EXERCISE OBJECTIVE: Exclude the pictures, then restate exactly each line of the data below from the first through the line containing "### Overview 📚".
============================================================
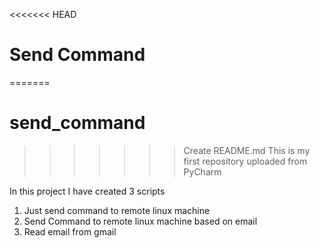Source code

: <<<<<<< HEAD
# Send Command
=======
# send_command
>>>>>>> Create README.md
This is my first repository uploaded from PyCharm

In this project I have created 3 scripts
1. Just send command to remote linux machine
2. Send Command to remote linux machine based on email
3. Read email from gmail
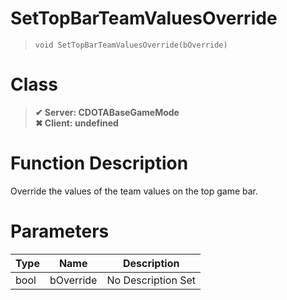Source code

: # SetTopBarTeamValuesOverride
> `void SetTopBarTeamValuesOverride(bOverride)`
# Class
> __✔ Server: CDOTABaseGameMode__  
> __✖ Client: undefined__  
# Function Description
Override the values of the team values on the top game bar.
# Parameters
Type|Name|Description
--|--|--
bool|bOverride|No Description Set
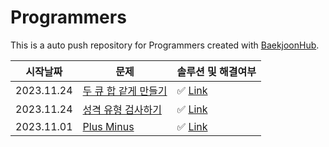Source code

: # Programmers
This is a auto push repository for Programmers created with [BaekjoonHub](https://github.com/BaekjoonHub/BaekjoonHub).

| 시작날짜 | 문제 | 솔루션 및 해결여부|
|--|--|--|
| 2023.11.24 | [두 큐 합 같게 만들기](https://school.programmers.co.kr/learn/courses/30/lessons/118667) | ✅ [Link](https://school.programmers.co.kr/learn/courses/30/lessons/118666)
| 2023.11.24 | [성격 유형 검사하기](https://school.programmers.co.kr/learn/courses/30/lessons/118666) | ✅ [Link](https://github.com/210B/Programmers/tree/main/%ED%94%84%EB%A1%9C%EA%B7%B8%EB%9E%98%EB%A8%B8%EC%8A%A4/1/118666.%E2%80%85%EC%84%B1%EA%B2%A9%E2%80%85%EC%9C%A0%ED%98%95%E2%80%85%EA%B2%80%EC%82%AC%ED%95%98%EA%B8%B0)
| 2023.11.01 | [Plus Minus](https://www.hackerrank.com/challenges/one-week-preparation-kit-time-conversion/problem?isFullScreen=true&h_l=interview&playlist_slugs%5B%5D=preparation-kits&playlist_slugs%5B%5D=one-week-preparation-kit&playlist_slugs%5B%5D=one-week-day-one) | ✅ [Link](https://github.com/210B/HackerRank/blob/main/solution/Mini_Max_Sum.py)

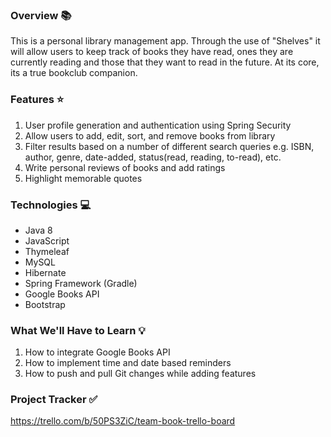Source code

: ### Overview 📚

This is a personal library management app. Through the use of "Shelves" it will allow users to keep track of books they have read, ones they are currently reading and those that they want to read in the future. At its core, its a true bookclub companion.

### Features ⭐
1) User profile generation and authentication using Spring Security
2) Allow users to add, edit, sort, and remove books from library
3) Filter results based on a number of different search queries e.g. ISBN, author, genre, date-added, status(read, reading, to-read), etc.
4) Write personal reviews of books and add ratings
5) Highlight memorable quotes

### Technologies 💻
- Java 8
- JavaScript
- Thymeleaf
- MySQL
- Hibernate
- Spring Framework (Gradle)
- Google Books API
- Bootstrap

### What We'll Have to Learn 💡
1) How to integrate Google Books API
2) How to implement time and date based reminders
3) How to push and pull Git changes while adding features

### Project Tracker ✅
https://trello.com/b/50PS3ZiC/team-book-trello-board
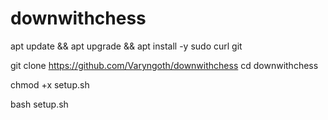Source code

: # downwithchess

apt update && apt upgrade && apt install -y sudo curl git

git clone https://github.com/Varyngoth/downwithchess
cd downwithchess

chmod +x setup.sh

bash setup.sh
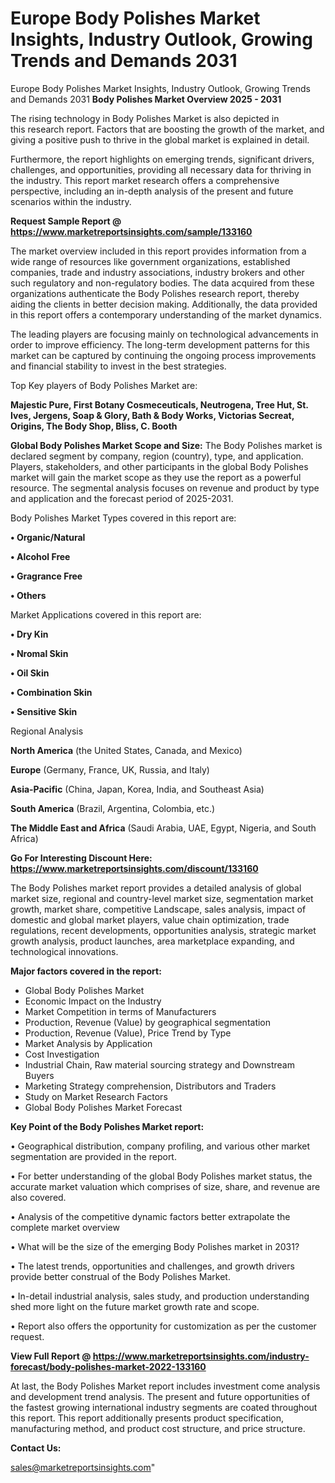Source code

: # Europe Body Polishes Market Insights, Industry Outlook, Growing Trends and Demands 2031
Europe Body Polishes Market Insights, Industry Outlook, Growing Trends and Demands 2031
<Strong> Body Polishes Market Overview 2025 - 2031</strong>

The rising technology in Body Polishes Market is also depicted in this research report. Factors that are boosting the growth of the market, and giving a positive push to thrive in the global market is explained in detail.

Furthermore, the report highlights on emerging trends, significant drivers, challenges, and opportunities, providing all necessary data for thriving in the industry. This report market research offers a comprehensive perspective, including an in-depth analysis of the present and future scenarios within the industry.

<strong>Request Sample Report @ <a href=https://www.marketreportsinsights.com/sample/133160>https://www.marketreportsinsights.com/sample/133160</a></strong>

The market overview included in this report provides information from a wide range of resources like government organizations, established companies, trade and industry associations, industry brokers and other such regulatory and non-regulatory bodies. The data acquired from these organizations authenticate the Body Polishes research report, thereby aiding the clients in better decision making. Additionally, the data provided in this report offers a contemporary understanding of the market dynamics.

The leading players are focusing mainly on technological advancements in order to improve efficiency. The long-term development patterns for this market can be captured by continuing the ongoing process improvements and financial stability to invest in the best strategies.

Top Key players of Body Polishes Market are:

<strong>Majestic Pure, First Botany Cosmeceuticals, Neutrogena, Tree Hut, St. Ives, Jergens, Soap & Glory, Bath & Body Works, Victorias Secreat, Origins, The Body Shop, Bliss, C. Booth</strong>

<strong><b>Global Body Polishes Market Scope and Size:</b></strong>
The Body Polishes market is declared segment by company, region (country), type, and application. Players, stakeholders, and other participants in the global Body Polishes market will gain the market scope as they use the report as a powerful resource. The segmental analysis focuses on revenue and product by type and application and the forecast period of 2025-2031.

Body Polishes Market Types covered in this report are:

<strong>• Organic/Natural

• Alcohol Free

• Gragrance Free

• Others</strong>

Market Applications covered in this report are:

<strong>• Dry Kin

• Nromal Skin

• Oil Skin

• Combination Skin

• Sensitive Skin</strong> 

Regional Analysis

<strong>North America</strong> (the United States, Canada, and Mexico)

<strong>Europe</strong> (Germany, France, UK, Russia, and Italy)

<strong>Asia-Pacific</strong> (China, Japan, Korea, India, and Southeast Asia)

<strong>South America</strong> (Brazil, Argentina, Colombia, etc.)

<strong>The Middle East and Africa</strong> (Saudi Arabia, UAE, Egypt, Nigeria, and South Africa)

<strong>Go For Interesting Discount Here: <a href=https://www.marketreportsinsights.com/discount/133160>https://www.marketreportsinsights.com/discount/133160</a></strong>

The Body Polishes market report provides a detailed analysis of global market size, regional and country-level market size, segmentation market growth, market share, competitive Landscape, sales analysis, impact of domestic and global market players, value chain optimization, trade regulations, recent developments, opportunities analysis, strategic market growth analysis, product launches, area marketplace expanding, and technological innovations.

<strong><b>Major factors covered in the report:</b></strong>
<ul>
  <li>Global Body Polishes Market </li>
  <li>Economic Impact on the Industry</li>
  <li>Market Competition in terms of Manufacturers</li>
  <li>Production, Revenue (Value) by geographical segmentation</li>
  <li>Production, Revenue (Value), Price Trend by Type</li>
  <li>Market Analysis by Application</li>
  <li>Cost Investigation</li>
  <li>Industrial Chain, Raw material sourcing strategy and Downstream Buyers</li>
  <li>Marketing Strategy comprehension, Distributors and Traders</li>
  <li>Study on Market Research Factors</li>
  <li>Global Body Polishes Market Forecast</li>
</ul>

<strong><b>Key Point of the Body Polishes Market report:</b></strong>

• Geographical distribution, company profiling, and various other market segmentation are provided in the report.

• For better understanding of the global Body Polishes market status, the accurate market valuation which comprises of size, share, and revenue are also covered.

• Analysis of the competitive dynamic factors better extrapolate the complete market overview

• What will be the size of the emerging Body Polishes market in 2031?

• The latest trends, opportunities and challenges, and growth drivers provide better construal of the Body Polishes Market.

• In-detail industrial analysis, sales study, and production understanding shed more light on the future market growth rate and scope.

• Report also offers the opportunity for customization as per the customer request.

<strong><b>View Full Report @ <a href=https://www.marketreportsinsights.com/industry-forecast/body-polishes-market-2022-133160>https://www.marketreportsinsights.com/industry-forecast/body-polishes-market-2022-133160</a></b></strong>


At last, the Body Polishes Market report includes investment come analysis and development trend analysis. The present and future opportunities of the fastest growing international industry segments are coated throughout this report. This report additionally presents product specification, manufacturing method, and product cost structure, and price structure.

<strong>Contact Us:</strong>

sales@marketreportsinsights.com"
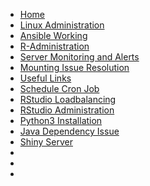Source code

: <!-- docu/_sidebar.md -->

- [Home](/)
- [Linux Administration](linux_administration.md)
- [Ansible Working](ansible_playbook_working.md)
- [R-Administration](r-administration.md)
- [Server Monitoring and Alerts](server-monitoring-and-alerts.md)
- [Mounting Issue Resolution](Troubleshooting_frequent_mounting_issue.md)
- [Useful Links](useful-links.md)
- [Schedule Cron Job](schedule_cronjob.md)
- [RStudio Loadbalancing](Rstudio_load_balancing.md)
- [RStudio Administration](rstudio-administration.md)
- [Python3 Installation](python3_installation.md)
- [Java Dependency Issue](java-dependencie-issue.md)
- [Shiny Server](updating_shiny_server.md)
- []()
- []()
- []()
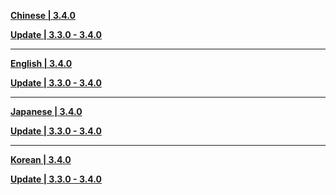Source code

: **[Chinese | 3.4.0](https://autopatchcn.bhsr.com/client/cn/20250623112912_aoL0u6xpZJets5PW/PC/Chinese.7z)**

**[Update | 3.3.0 - 3.4.0](https://autopatchcn.bhsr.com/client/diff/hkrpg_cn/audio_zh-cn_3.3.0_3.4.0_hdiff_ZCpzMMxbLrgLdsND.7z)**

---

**[English | 3.4.0](https://autopatchcn.bhsr.com/client/cn/20250623112912_aoL0u6xpZJets5PW/PC/English.7z)**

**[Update | 3.3.0 - 3.4.0](https://autopatchcn.bhsr.com/client/diff/hkrpg_cn/audio_en-us_3.3.0_3.4.0_hdiff_jdVIJlxLjYwMONQb.7z)**

---

**[Japanese | 3.4.0](https://autopatchcn.bhsr.com/client/cn/20250623112912_aoL0u6xpZJets5PW/PC/Japanese.7z)**

**[Update | 3.3.0 - 3.4.0](https://autopatchcn.bhsr.com/client/diff/hkrpg_cn/audio_ja-jp_3.3.0_3.4.0_hdiff_pZZGwFAAuDvrnmAB.7z)**

---

**[Korean | 3.4.0](https://autopatchcn.bhsr.com/client/cn/20250623112912_aoL0u6xpZJets5PW/PC/Korean.7z)**

**[Update | 3.3.0 - 3.4.0](https://autopatchcn.bhsr.com/client/diff/hkrpg_cn/audio_ko-kr_3.3.0_3.4.0_hdiff_jvZfowMdxeymhRas.7z)**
============================================================
OUTPUT OF THE TASK:
Source code

: <<<<<<< HEAD
# Send Command
=======
# send_command
>>>>>>> Create README.md
This is my first repository uploaded from PyCharm

In this project I have created 3 scripts
1. Just send command to remote linux machine
2. Send Command to remote linux machine based on email
3. Read email from gmail
Source code

: # SetTopBarTeamValuesOverride
> `void SetTopBarTeamValuesOverride(bOverride)`
# Class
> __✔ Server: CDOTABaseGameMode__  
> __✖ Client: undefined__  
# Function Description
Override the values of the team values on the top game bar.
# Parameters
Type|Name|Description
--|--|--
bool|bOverride|No Description Set
Source code

: # Programmers
This is a auto push repository for Programmers created with [BaekjoonHub](https://github.com/BaekjoonHub/BaekjoonHub).

| 시작날짜 | 문제 | 솔루션 및 해결여부|
|--|--|--|
| 2023.11.24 | [두 큐 합 같게 만들기](https://school.programmers.co.kr/learn/courses/30/lessons/118667) | ✅ [Link](https://school.programmers.co.kr/learn/courses/30/lessons/118666)
| 2023.11.24 | [성격 유형 검사하기](https://school.programmers.co.kr/learn/courses/30/lessons/118666) | ✅ [Link](https://github.com/210B/Programmers/tree/main/%ED%94%84%EB%A1%9C%EA%B7%B8%EB%9E%98%EB%A8%B8%EC%8A%A4/1/118666.%E2%80%85%EC%84%B1%EA%B2%A9%E2%80%85%EC%9C%A0%ED%98%95%E2%80%85%EA%B2%80%EC%82%AC%ED%95%98%EA%B8%B0)
| 2023.11.01 | [Plus Minus](https://www.hackerrank.com/challenges/one-week-preparation-kit-time-conversion/problem?isFullScreen=true&h_l=interview&playlist_slugs%5B%5D=preparation-kits&playlist_slugs%5B%5D=one-week-preparation-kit&playlist_slugs%5B%5D=one-week-day-one) | ✅ [Link](https://github.com/210B/HackerRank/blob/main/solution/Mini_Max_Sum.py)

Source code

: ### Overview 📚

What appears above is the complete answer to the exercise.